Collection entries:
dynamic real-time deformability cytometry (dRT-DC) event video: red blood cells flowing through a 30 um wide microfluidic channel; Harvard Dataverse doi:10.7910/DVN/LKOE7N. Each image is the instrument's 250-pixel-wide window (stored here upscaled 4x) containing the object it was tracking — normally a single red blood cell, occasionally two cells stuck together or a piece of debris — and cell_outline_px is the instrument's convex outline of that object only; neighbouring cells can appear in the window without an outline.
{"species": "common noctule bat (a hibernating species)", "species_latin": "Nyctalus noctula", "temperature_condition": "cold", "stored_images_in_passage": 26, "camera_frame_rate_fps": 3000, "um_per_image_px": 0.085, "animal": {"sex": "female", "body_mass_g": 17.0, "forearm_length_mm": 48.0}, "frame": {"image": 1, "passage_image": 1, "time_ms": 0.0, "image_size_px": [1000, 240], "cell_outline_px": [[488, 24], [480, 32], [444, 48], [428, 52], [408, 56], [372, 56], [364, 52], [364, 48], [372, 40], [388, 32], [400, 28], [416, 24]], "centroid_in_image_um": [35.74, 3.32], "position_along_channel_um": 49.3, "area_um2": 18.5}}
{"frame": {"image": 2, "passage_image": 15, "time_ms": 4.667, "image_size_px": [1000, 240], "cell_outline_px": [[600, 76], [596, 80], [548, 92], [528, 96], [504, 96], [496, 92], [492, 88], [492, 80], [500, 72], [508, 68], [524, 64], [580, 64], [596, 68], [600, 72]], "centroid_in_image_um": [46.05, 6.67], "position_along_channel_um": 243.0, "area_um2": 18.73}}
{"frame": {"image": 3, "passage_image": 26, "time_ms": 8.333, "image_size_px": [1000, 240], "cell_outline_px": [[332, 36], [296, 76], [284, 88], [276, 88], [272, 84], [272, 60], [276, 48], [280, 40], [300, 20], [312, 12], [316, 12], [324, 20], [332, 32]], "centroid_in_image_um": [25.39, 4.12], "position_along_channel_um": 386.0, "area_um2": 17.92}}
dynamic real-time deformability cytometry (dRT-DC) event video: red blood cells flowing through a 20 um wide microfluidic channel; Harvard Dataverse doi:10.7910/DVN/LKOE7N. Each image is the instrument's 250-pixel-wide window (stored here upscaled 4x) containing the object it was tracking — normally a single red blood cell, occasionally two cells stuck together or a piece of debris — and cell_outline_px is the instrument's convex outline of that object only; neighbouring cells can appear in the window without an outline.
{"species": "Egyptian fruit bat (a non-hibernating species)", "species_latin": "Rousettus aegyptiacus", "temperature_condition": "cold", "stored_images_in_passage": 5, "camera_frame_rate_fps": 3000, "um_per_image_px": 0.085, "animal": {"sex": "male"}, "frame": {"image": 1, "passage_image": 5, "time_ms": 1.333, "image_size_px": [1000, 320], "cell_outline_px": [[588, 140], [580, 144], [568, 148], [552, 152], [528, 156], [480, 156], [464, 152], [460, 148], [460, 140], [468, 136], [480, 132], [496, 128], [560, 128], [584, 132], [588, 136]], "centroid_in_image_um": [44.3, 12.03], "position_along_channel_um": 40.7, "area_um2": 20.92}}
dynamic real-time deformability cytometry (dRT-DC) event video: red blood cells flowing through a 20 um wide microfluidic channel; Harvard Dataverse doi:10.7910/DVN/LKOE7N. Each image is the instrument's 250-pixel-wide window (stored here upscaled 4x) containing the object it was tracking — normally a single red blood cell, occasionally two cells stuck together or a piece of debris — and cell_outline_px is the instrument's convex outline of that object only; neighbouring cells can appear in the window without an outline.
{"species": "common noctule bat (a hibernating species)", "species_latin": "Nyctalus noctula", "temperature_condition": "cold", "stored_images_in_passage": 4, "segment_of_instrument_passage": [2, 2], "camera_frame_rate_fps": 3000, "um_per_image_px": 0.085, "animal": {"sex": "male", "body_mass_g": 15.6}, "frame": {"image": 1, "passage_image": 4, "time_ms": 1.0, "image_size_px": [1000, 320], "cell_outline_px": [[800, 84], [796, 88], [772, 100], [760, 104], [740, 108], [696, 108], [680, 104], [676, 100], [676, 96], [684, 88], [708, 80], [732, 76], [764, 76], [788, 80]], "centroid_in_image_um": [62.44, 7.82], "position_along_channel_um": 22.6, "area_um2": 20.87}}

• Challenge
Word for word, write out all of the data above.

• Final result
dynamic real-time deformability cytometry (dRT-DC) event video: red blood cells flowing through a 30 um wide microfluidic channel; Harvard Dataverse doi:10.7910/DVN/LKOE7N. Each image is the instrument's 250-pixel-wide window (stored here upscaled 4x) containing the object it was tracking — normally a single red blood cell, occasionally two cells stuck together or a piece of debris — and cell_outline_px is the instrument's convex outline of that object only; neighbouring cells can appear in the window without an outline.
{"species": "common noctule bat (a hibernating species)", "species_latin": "Nyctalus noctula", "temperature_condition": "cold", "stored_images_in_passage": 26, "camera_frame_rate_fps": 3000, "um_per_image_px": 0.085, "animal": {"sex": "female", "body_mass_g": 17.0, "forearm_length_mm": 48.0}, "frame": {"image": 1, "passage_image": 1, "time_ms": 0.0, "image_size_px": [1000, 240], "cell_outline_px": [[488, 24], [480, 32], [444, 48], [428, 52], [408, 56], [372, 56], [364, 52], [364, 48], [372, 40], [388, 32], [400, 28], [416, 24]], "centroid_in_image_um": [35.74, 3.32], "position_along_channel_um": 49.3, "area_um2": 18.5}}
{"frame": {"image": 2, "passage_image": 15, "time_ms": 4.667, "image_size_px": [1000, 240], "cell_outline_px": [[600, 76], [596, 80], [548, 92], [528, 96], [504, 96], [496, 92], [492, 88], [492, 80], [500, 72], [508, 68], [524, 64], [580, 64], [596, 68], [600, 72]], "centroid_in_image_um": [46.05, 6.67], "position_along_channel_um": 243.0, "area_um2": 18.73}}
{"frame": {"image": 3, "passage_image": 26, "time_ms": 8.333, "image_size_px": [1000, 240], "cell_outline_px": [[332, 36], [296, 76], [284, 88], [276, 88], [272, 84], [272, 60], [276, 48], [280, 40], [300, 20], [312, 12], [316, 12], [324, 20], [332, 32]], "centroid_in_image_um": [25.39, 4.12], "position_along_channel_um": 386.0, "area_um2": 17.92}}
dynamic real-time deformability cytometry (dRT-DC) event video: red blood cells flowing through a 20 um wide microfluidic channel; Harvard Dataverse doi:10.7910/DVN/LKOE7N. Each image is the instrument's 250-pixel-wide window (stored here upscaled 4x) containing the object it was tracking — normally a single red blood cell, occasionally two cells stuck together or a piece of debris — and cell_outline_px is the instrument's convex outline of that object only; neighbouring cells can appear in the window without an outline.
{"species": "Egyptian fruit bat (a non-hibernating species)", "species_latin": "Rousettus aegyptiacus", "temperature_condition": "cold", "stored_images_in_passage": 5, "camera_frame_rate_fps": 3000, "um_per_image_px": 0.085, "animal": {"sex": "male"}, "frame": {"image": 1, "passage_image": 5, "time_ms": 1.333, "image_size_px": [1000, 320], "cell_outline_px": [[588, 140], [580, 144], [568, 148], [552, 152], [528, 156], [480, 156], [464, 152], [460, 148], [460, 140], [468, 136], [480, 132], [496, 128], [560, 128], [584, 132], [588, 136]], "centroid_in_image_um": [44.3, 12.03], "position_along_channel_um": 40.7, "area_um2": 20.92}}
dynamic real-time deformability cytometry (dRT-DC) event video: red blood cells flowing through a 20 um wide microfluidic channel; Harvard Dataverse doi:10.7910/DVN/LKOE7N. Each image is the instrument's 250-pixel-wide window (stored here upscaled 4x) containing the object it was tracking — normally a single red blood cell, occasionally two cells stuck together or a piece of debris — and cell_outline_px is the instrument's convex outline of that object only; neighbouring cells can appear in the window without an outline.
{"species": "common noctule bat (a hibernating species)", "species_latin": "Nyctalus noctula", "temperature_condition": "cold", "stored_images_in_passage": 4, "segment_of_instrument_passage": [2, 2], "camera_frame_rate_fps": 3000, "um_per_image_px": 0.085, "animal": {"sex": "male", "body_mass_g": 15.6}, "frame": {"image": 1, "passage_image": 4, "time_ms": 1.0, "image_size_px": [1000, 320], "cell_outline_px": [[800, 84], [796, 88], [772, 100], [760, 104], [740, 108], [696, 108], [680, 104], [676, 100], [676, 96], [684, 88], [708, 80], [732, 76], [764, 76], [788, 80]], "centroid_in_image_um": [62.44, 7.82], "position_along_channel_um": 22.6, "area_um2": 20.87}}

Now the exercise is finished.